Reproduce each record verbatim, images excluded.

━━━━━━━━━━━━━━━━━━━━━━━━━━━━━━

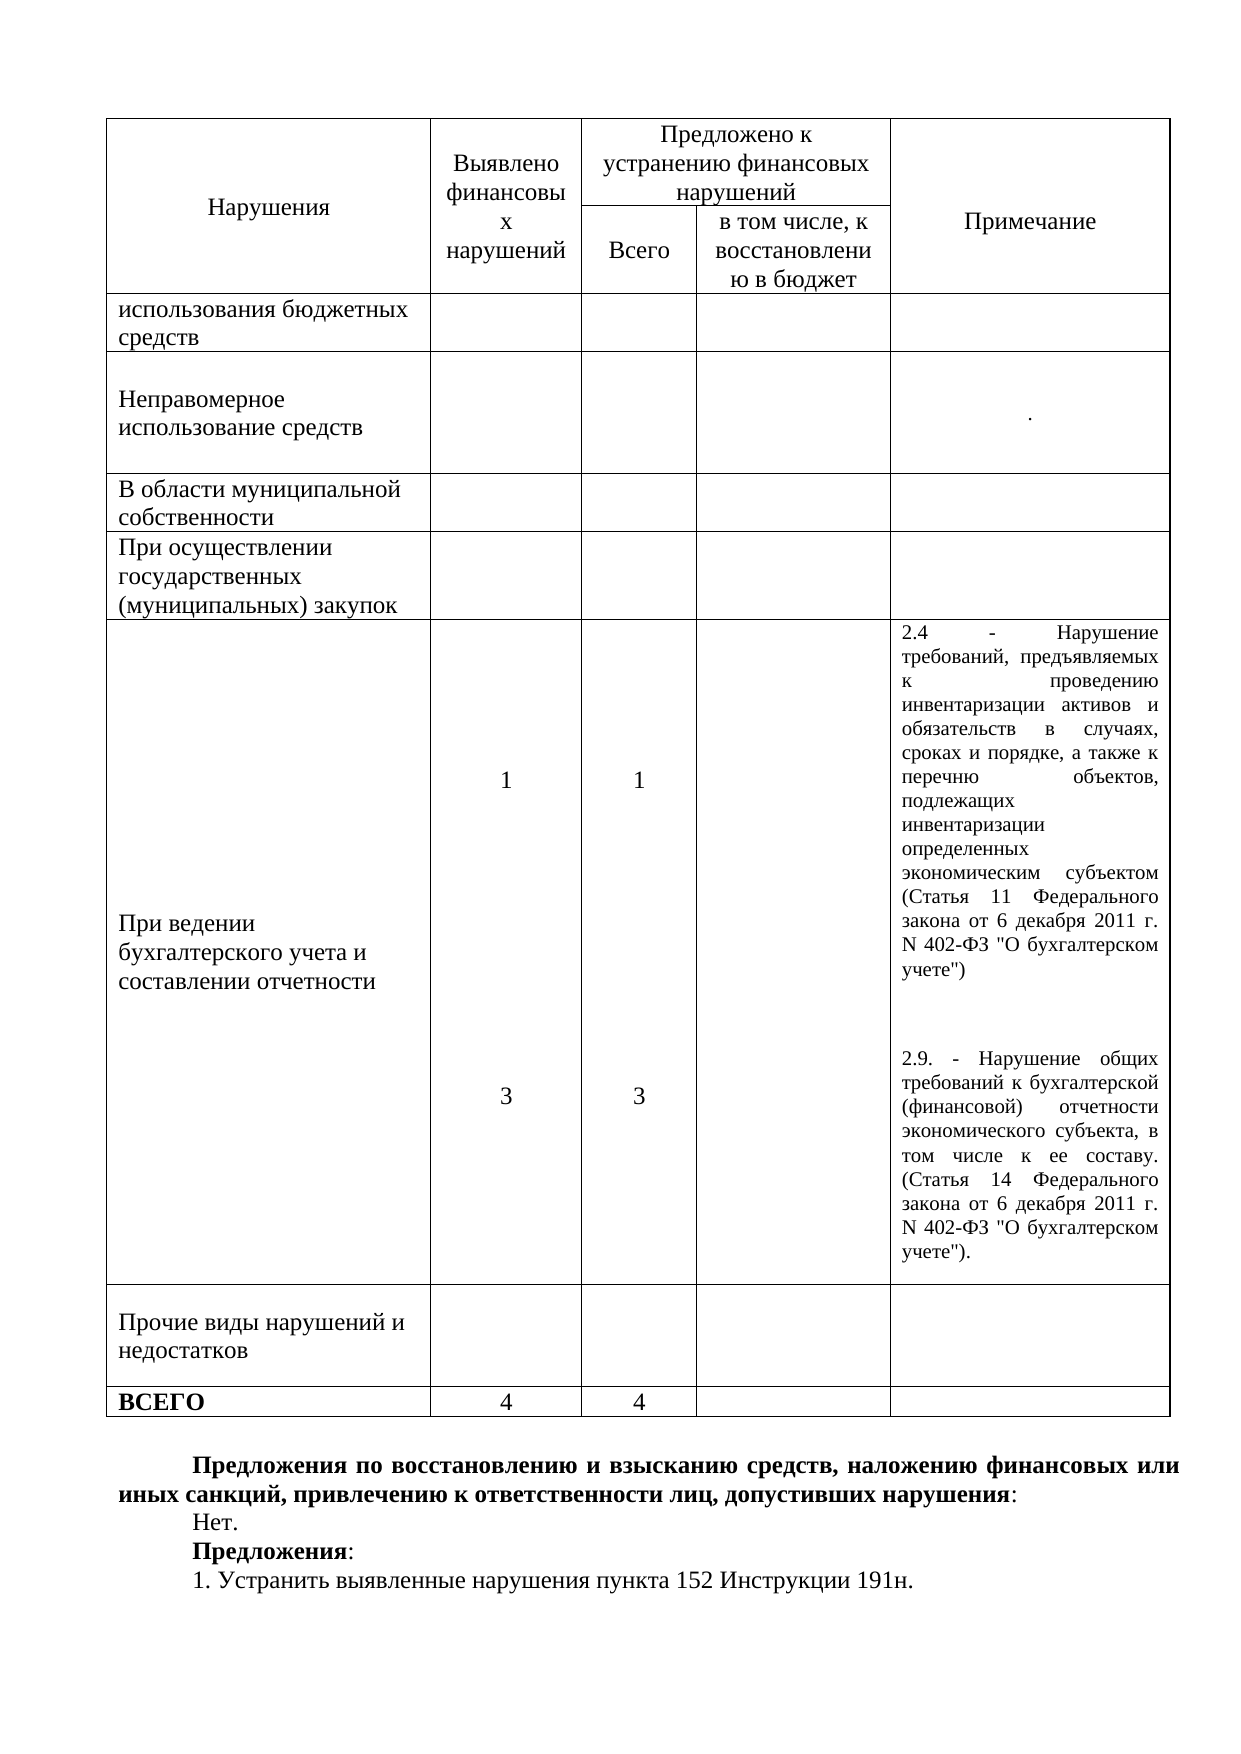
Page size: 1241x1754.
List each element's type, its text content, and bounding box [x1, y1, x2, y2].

table_cell При осуществлении государственных (муниципальных) закупок [107, 532, 430, 618]
text Предложения: [118, 1536, 1181, 1565]
table_cell [697, 1387, 890, 1416]
table_cell [582, 352, 696, 473]
table_cell [431, 474, 581, 531]
table_header Предложено к устранению финансовых нарушений [582, 119, 890, 205]
table_cell [431, 294, 581, 351]
table_cell [891, 1387, 1169, 1416]
table_header Нарушения [107, 119, 430, 293]
table_cell 1 3 [431, 620, 581, 1284]
table_cell [582, 294, 696, 351]
table_cell [891, 1285, 1169, 1386]
table_cell ВСЕГО [107, 1387, 430, 1416]
table_cell [697, 294, 890, 351]
table_cell [582, 474, 696, 531]
table_cell [891, 294, 1169, 351]
table_cell [697, 620, 890, 1284]
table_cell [107, 294, 430, 351]
table_header Выявлено финансовых нарушений [431, 119, 581, 293]
table_cell При ведении бухгалтерского учета и составлении отчетности [107, 620, 430, 1284]
text Предложения по восстановлению и взысканию средств, наложению финансовых или иных санкций, привлечению к ответственности лиц, допустивших нарушения: [118, 1450, 1181, 1507]
table_cell 2.4 - Нарушение требований, предъявляемых к проведению инвентаризации активов и обязательств в случаях, сроках и порядке, а также к перечню объектов, подлежащих инвентаризации определенных экономическим субъектом (Статья 11 Федерального закона от 6 декабря 2011 г. N 402-ФЗ "О бухгалтерском учете") 2.9. - Нарушение общих требований к бухгалтерской (финансовой) отчетности экономического субъекта, в том числе к ее составу. (Статья 14 Федерального закона от 6 декабря 2011 г. N 402-ФЗ "О бухгалтерском учете"). [891, 620, 1169, 1284]
table_cell . [891, 352, 1169, 473]
table_cell [431, 532, 581, 618]
table_cell [582, 1285, 696, 1386]
table_cell [582, 532, 696, 618]
table_cell [891, 474, 1169, 531]
table_cell Всего [582, 206, 696, 293]
table_cell 4 [431, 1387, 581, 1416]
table_cell [697, 474, 890, 531]
table_cell [697, 1285, 890, 1386]
table_cell в том числе, к восстановлению в бюджет [697, 206, 890, 293]
table_cell [697, 532, 890, 618]
table_cell [431, 1285, 581, 1386]
table_header Примечание [891, 119, 1169, 293]
table_cell В области муниципальной собственности [107, 474, 430, 531]
table_cell [697, 352, 890, 473]
list Устранить выявленные нарушения пункта 152 Инструкции 191н. [118, 1565, 1181, 1594]
table_cell 1 3 [582, 620, 696, 1284]
text Нет. [118, 1507, 1181, 1536]
table_cell 4 [582, 1387, 696, 1416]
table_cell [891, 532, 1169, 618]
table_cell Прочие виды нарушений и недостатков [107, 1285, 430, 1386]
table_cell [431, 352, 581, 473]
table_cell Неправомерное использование средств [107, 352, 430, 473]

━━━━━━━━━━━━━━━━━━━━━━━━━━━━━━

- **Output for this exercise**:
Page size: 1241x1754.
List each element's type, its text content, and bounding box [x1, y1, x2, y2].

table_cell При осуществлении государственных (муниципальных) закупок [107, 532, 430, 618]
text Предложения: [118, 1536, 1181, 1565]
table_cell [697, 1387, 890, 1416]
table_cell [582, 352, 696, 473]
table_cell [431, 474, 581, 531]
table_header Предложено к устранению финансовых нарушений [582, 119, 890, 205]
table_cell [431, 294, 581, 351]
table_cell [891, 1387, 1169, 1416]
table_header Нарушения [107, 119, 430, 293]
table_cell 1 3 [431, 620, 581, 1284]
table_cell [582, 294, 696, 351]
table_cell [891, 1285, 1169, 1386]
table_cell ВСЕГО [107, 1387, 430, 1416]
table_cell [697, 294, 890, 351]
table_cell [582, 474, 696, 531]
table_cell [891, 294, 1169, 351]
table_cell [697, 620, 890, 1284]
table_cell [107, 294, 430, 351]
table_header Выявлено финансовых нарушений [431, 119, 581, 293]
table_cell При ведении бухгалтерского учета и составлении отчетности [107, 620, 430, 1284]
text Предложения по восстановлению и взысканию средств, наложению финансовых или иных санкций, привлечению к ответственности лиц, допустивших нарушения: [118, 1450, 1181, 1507]
table_cell 2.4 - Нарушение требований, предъявляемых к проведению инвентаризации активов и обязательств в случаях, сроках и порядке, а также к перечню объектов, подлежащих инвентаризации определенных экономическим субъектом (Статья 11 Федерального закона от 6 декабря 2011 г. N 402-ФЗ "О бухгалтерском учете") 2.9. - Нарушение общих требований к бухгалтерской (финансовой) отчетности экономического субъекта, в том числе к ее составу. (Статья 14 Федерального закона от 6 декабря 2011 г. N 402-ФЗ "О бухгалтерском учете"). [891, 620, 1169, 1284]
table_cell . [891, 352, 1169, 473]
table_cell [431, 532, 581, 618]
table_cell [582, 1285, 696, 1386]
table_cell [582, 532, 696, 618]
table_cell [891, 474, 1169, 531]
table_cell Всего [582, 206, 696, 293]
table_cell 4 [431, 1387, 581, 1416]
table_cell [697, 474, 890, 531]
table_cell [697, 1285, 890, 1386]
table_cell в том числе, к восстановлению в бюджет [697, 206, 890, 293]
table_cell [697, 532, 890, 618]
table_cell [431, 1285, 581, 1386]
table_header Примечание [891, 119, 1169, 293]
table_cell В области муниципальной собственности [107, 474, 430, 531]
table_cell [697, 352, 890, 473]
list Устранить выявленные нарушения пункта 152 Инструкции 191н. [118, 1565, 1181, 1594]
table_cell 1 3 [582, 620, 696, 1284]
text Нет. [118, 1507, 1181, 1536]
table_cell 4 [582, 1387, 696, 1416]
table_cell [891, 532, 1169, 618]
table_cell Прочие виды нарушений и недостатков [107, 1285, 430, 1386]
table_cell [431, 352, 581, 473]
table_cell Неправомерное использование средств [107, 352, 430, 473]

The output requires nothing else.